How was the Supreme Court's Safari Retreats 2024 ruling treated?

In October 2024, the Supreme Court in Safari Retreats held that the 'plant and machinery' exception in Section 17(5)(d) could extend to buildings constructed specifically to enable leasing services, applying a functionality test where the building itself enables the supply. The government responded via Finance Act 2025 (Section 119), which retrospectively substituted 'plant or machinery' with 'plant and machinery' in Section 17(5)(d) — with effect from 1 July 2017 — explicitly nullifying the SC's functionality test. The SC's review petition was dismissed in May 2025, leaving the statutory amendment as the operative post-2025 position. Entities should evaluate ITC claims on built-to-let commercial structures against the post-amendment text, not the pre-amendment SC reasoning.

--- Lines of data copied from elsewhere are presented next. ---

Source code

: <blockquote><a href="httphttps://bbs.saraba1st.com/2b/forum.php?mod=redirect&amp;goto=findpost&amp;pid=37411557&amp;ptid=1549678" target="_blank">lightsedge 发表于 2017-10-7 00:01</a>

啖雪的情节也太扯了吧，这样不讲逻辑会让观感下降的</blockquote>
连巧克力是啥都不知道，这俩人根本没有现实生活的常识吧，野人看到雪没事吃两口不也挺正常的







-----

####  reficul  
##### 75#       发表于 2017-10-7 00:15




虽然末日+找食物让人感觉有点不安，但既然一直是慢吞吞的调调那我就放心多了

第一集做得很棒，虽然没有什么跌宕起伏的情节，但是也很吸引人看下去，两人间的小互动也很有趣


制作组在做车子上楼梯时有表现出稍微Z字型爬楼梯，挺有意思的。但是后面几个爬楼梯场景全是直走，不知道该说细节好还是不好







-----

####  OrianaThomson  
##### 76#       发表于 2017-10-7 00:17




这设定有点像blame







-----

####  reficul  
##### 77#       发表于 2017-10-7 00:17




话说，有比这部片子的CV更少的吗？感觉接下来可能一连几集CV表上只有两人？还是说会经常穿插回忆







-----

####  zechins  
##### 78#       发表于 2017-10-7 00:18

Where do businesses report blocked credit reversals in GSTR-3B?

Blocked credit reversals are reported in Table 4(B)(1) of Form GSTR-3B ('As per rules 38, 42 & 43 of CGST Rules and sub-section (5) of section 17'). Per CBIC Circular 170/02/2022-GST (effective FY 2022-23), Table 4(B)(1) consolidates all permanent reversals — Section 17(5) blocked credits, Rule 42 / 43 common-credit reversals, and Rule 38 banking-company restriction. Table 4(B)(2) ('Others') captures reclaimable reversals such as 180-day non-payment under the Section 16(2) proviso.